И. словно боясь подчинить свое сердце покоряющей печали, Груня стянула у подбородка платок и быстро зашагала к Дому культуры. На полдороге ее окликнули. Она не сразу разобрала, кто это, и, увидев перед собой Родиона, испугалась.

— Разве уже кончился слет?

— Нет еще, — сухо ответил он. — Но после тебя все одно и то же говорят — о больших площадях…

— А тебе не по нутру и ты ушел, да? — резко спросила Груня.

— Опять мы за свое, — примирительно заговорил Родион. — Я вот что надумал, Грунюшка, пока там сидел… — Он передохнул и начал глухо и ласково, в голосе его сквозила непонятная грусть: — Мне за тобой в самом деле не угнаться. Ты, может, на весь Союз теперь загремишь!.. Ну что ж! Это не значит, что мы с тобой должны вконец разругаться… Ну, чего ты вскипятилась?.. Пусть каждый по-своему работает и не лезет к другому, не мешается в его дело… А в доме пусть будет тихо и мирно… Работают же люди в городе на резных заводах и на стенку не лезут от того, что у одного лучше ладится на производстве, а у другого хуже…

«Но разве им все равно? Разве они не болеют друг за друга?» — хотела сказать Груня, но промолчала.

— Значит, договорились? — спросил Родион и, не дожидаясь ответа Груни, устало досказал: — А то ведь это никуда не годится. Четыре дня дома живу и как на сковородке жарюсь… Ни минуты покоя… Завтра правление определит мою судьбу… И ты не мучай меня, ладно?

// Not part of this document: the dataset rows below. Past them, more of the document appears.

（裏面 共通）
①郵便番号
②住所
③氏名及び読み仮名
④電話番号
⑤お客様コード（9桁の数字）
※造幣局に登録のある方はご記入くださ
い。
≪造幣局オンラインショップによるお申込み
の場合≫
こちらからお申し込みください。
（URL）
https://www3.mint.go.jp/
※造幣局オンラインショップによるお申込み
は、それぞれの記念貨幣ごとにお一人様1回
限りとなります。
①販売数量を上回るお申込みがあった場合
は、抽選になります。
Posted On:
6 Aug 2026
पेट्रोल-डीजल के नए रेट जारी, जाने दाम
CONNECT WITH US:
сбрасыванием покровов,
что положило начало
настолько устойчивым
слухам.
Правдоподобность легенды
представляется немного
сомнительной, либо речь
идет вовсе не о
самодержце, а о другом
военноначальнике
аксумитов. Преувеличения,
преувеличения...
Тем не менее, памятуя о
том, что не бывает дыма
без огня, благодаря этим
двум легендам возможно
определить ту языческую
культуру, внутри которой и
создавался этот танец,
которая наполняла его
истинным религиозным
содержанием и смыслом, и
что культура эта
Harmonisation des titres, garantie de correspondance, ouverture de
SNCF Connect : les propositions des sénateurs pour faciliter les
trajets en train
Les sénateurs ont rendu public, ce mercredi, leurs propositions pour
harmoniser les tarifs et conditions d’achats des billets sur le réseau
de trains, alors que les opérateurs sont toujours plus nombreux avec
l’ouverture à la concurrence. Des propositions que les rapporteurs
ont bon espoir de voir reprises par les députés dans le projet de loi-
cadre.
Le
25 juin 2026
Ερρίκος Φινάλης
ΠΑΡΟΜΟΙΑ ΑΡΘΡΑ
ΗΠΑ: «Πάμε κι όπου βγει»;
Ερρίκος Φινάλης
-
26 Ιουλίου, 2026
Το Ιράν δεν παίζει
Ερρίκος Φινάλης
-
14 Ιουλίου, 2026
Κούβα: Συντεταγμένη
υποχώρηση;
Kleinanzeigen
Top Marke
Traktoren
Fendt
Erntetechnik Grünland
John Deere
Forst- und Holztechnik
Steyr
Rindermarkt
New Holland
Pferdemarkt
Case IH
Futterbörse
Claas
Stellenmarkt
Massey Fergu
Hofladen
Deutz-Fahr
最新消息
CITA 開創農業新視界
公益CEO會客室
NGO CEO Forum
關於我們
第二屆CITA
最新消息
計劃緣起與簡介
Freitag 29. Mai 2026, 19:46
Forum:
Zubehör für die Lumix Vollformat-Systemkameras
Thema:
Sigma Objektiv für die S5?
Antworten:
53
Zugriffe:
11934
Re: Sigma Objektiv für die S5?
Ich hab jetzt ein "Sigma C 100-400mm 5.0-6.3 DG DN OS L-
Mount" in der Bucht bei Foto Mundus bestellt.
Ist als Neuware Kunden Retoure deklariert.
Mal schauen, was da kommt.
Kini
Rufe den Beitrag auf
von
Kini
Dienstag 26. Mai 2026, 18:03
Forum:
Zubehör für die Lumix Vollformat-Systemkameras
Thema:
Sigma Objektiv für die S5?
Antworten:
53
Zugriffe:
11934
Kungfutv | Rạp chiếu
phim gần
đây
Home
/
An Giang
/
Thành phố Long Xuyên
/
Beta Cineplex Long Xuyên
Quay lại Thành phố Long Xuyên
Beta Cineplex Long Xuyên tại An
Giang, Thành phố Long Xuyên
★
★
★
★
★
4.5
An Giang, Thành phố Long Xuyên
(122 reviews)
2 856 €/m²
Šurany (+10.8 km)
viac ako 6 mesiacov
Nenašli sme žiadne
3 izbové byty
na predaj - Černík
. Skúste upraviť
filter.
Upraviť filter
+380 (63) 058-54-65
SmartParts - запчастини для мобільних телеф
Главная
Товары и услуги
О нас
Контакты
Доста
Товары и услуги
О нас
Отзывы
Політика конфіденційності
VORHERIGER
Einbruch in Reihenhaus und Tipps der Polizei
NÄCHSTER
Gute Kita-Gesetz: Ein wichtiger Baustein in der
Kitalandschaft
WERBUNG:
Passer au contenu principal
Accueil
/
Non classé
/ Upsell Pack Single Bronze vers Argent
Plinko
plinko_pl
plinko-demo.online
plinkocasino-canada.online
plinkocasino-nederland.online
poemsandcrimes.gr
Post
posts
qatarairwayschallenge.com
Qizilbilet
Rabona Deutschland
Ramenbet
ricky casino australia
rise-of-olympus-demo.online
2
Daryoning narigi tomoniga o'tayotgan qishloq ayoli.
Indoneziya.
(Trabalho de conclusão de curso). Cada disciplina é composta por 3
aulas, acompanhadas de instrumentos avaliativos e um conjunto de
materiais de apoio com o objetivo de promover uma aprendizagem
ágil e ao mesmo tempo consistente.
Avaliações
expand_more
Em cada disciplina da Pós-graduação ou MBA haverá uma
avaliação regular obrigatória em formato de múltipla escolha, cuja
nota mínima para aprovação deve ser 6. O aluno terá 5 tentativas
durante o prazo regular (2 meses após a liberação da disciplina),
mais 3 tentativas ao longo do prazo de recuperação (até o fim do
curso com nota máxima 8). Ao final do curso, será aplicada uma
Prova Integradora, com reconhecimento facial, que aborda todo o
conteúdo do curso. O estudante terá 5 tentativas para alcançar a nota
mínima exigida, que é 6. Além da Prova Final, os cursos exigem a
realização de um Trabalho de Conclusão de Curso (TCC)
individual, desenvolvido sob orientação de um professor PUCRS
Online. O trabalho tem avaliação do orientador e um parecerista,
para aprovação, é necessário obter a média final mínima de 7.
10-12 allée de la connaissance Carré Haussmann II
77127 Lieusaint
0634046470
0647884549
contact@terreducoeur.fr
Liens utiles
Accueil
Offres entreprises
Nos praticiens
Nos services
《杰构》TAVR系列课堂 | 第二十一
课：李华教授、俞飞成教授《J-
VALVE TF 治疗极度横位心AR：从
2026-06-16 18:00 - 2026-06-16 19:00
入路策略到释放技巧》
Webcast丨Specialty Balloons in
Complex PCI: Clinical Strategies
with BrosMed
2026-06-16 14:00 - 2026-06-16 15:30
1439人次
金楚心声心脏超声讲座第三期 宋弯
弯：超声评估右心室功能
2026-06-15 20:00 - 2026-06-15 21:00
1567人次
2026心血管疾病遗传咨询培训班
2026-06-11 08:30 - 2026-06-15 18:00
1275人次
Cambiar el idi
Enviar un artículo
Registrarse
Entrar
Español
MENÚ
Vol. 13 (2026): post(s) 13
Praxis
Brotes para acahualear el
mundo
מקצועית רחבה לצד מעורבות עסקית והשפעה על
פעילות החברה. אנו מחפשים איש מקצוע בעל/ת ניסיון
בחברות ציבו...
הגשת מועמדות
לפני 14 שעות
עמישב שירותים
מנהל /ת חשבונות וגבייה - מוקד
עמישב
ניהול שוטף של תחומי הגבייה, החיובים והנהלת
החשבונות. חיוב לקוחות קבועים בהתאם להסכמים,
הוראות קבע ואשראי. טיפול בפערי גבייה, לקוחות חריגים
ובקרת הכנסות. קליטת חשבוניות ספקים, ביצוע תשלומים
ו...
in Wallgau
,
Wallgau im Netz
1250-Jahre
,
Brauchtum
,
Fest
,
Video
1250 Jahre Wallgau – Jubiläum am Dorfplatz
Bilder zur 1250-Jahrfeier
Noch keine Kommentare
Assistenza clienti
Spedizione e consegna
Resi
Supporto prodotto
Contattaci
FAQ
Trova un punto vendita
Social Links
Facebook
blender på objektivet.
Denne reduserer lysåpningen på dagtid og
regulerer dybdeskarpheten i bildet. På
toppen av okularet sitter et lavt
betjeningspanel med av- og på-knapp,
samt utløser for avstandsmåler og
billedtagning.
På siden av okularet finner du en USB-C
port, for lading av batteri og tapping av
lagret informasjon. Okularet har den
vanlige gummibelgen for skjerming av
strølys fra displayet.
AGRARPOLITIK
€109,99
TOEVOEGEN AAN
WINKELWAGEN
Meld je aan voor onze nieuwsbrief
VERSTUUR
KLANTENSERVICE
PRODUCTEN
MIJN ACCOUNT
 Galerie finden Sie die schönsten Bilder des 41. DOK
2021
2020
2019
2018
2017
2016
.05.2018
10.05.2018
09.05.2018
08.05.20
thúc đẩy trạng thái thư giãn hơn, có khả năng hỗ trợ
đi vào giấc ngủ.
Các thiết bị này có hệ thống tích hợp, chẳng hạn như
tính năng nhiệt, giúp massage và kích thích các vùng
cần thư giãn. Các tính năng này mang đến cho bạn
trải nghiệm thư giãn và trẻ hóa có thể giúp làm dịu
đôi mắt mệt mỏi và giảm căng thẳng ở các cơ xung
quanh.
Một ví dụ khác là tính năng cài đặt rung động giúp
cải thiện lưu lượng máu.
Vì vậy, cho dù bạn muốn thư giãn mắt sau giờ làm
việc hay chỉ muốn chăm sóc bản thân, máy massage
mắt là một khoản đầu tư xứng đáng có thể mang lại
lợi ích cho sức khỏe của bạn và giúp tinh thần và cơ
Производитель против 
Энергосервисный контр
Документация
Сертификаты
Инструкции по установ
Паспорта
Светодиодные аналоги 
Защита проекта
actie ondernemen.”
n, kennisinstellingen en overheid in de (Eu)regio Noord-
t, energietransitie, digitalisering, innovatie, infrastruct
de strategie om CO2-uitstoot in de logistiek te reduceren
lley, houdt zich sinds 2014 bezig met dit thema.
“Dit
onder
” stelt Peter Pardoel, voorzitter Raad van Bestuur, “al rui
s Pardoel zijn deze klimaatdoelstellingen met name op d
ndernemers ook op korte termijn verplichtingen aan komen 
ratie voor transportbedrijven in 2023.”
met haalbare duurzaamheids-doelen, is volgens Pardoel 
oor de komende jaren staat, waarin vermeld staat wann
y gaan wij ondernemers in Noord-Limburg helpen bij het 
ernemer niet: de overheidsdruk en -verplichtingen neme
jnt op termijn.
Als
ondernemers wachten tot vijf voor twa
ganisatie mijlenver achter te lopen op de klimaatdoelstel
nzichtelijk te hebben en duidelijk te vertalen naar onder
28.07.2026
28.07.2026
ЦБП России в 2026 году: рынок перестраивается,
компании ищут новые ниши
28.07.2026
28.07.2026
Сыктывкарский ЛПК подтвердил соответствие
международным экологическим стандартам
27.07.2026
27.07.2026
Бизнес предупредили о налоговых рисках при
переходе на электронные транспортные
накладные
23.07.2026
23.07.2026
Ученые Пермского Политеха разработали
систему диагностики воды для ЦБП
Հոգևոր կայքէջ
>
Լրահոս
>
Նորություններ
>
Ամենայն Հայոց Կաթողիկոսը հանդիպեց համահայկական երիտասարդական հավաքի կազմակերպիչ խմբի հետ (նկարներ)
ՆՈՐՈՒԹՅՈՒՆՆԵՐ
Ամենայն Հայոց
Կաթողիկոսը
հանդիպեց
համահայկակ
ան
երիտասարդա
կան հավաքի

Голос Родиона звучал покорно в нежно, звал к любви и миру, но Груне стало грустно. Казалось, ей было бы гораздо легче, если бы Родион возражал ей, спорил, но то, что он безвольно отходил в сторону и не собирался даже делиться с ней своими огорчениями и радостями, удручало. Он как бы лишал ее последней возможности доказать ему свою правоту. Тягостное, томительное чувство овладело ею.

Она не смогла избавиться от него ни на веселом спектакле, ни позже, когда с песнями возвращались домой, когда Родион шептал ей на ухо нежные слова и, едва машину встряхивало на ухабах, украдкой целовал в щеку.

Утром Груня проснулась с ощущением тревожного, гнетущего предчувствия, оно не покидало ее до вечера, и, только отправляясь на заседание правления, она поняла, что ее волнует: не в ее характере было спокойно высидеть на правлении и умолчать о том, с чем она была не согласна, чему противилась.

На лестнице, услышав пчелиный гул голосов, Груня в нерешительности остановилась. Что, если не пойти один раз на заседание? Без нее там легко обойдутся, и не надо будет мучиться. Нет, раз решила, вбила себе в голову, иди, не отступай!

Правление было в полном разгаре — бурное, тревожно-радостное, словно колхоз готовился нынче не к выезду на поля, а к большому, решающему наступлению, когда накоплены силы для мощного рывка и все ждут только последнего сигнала.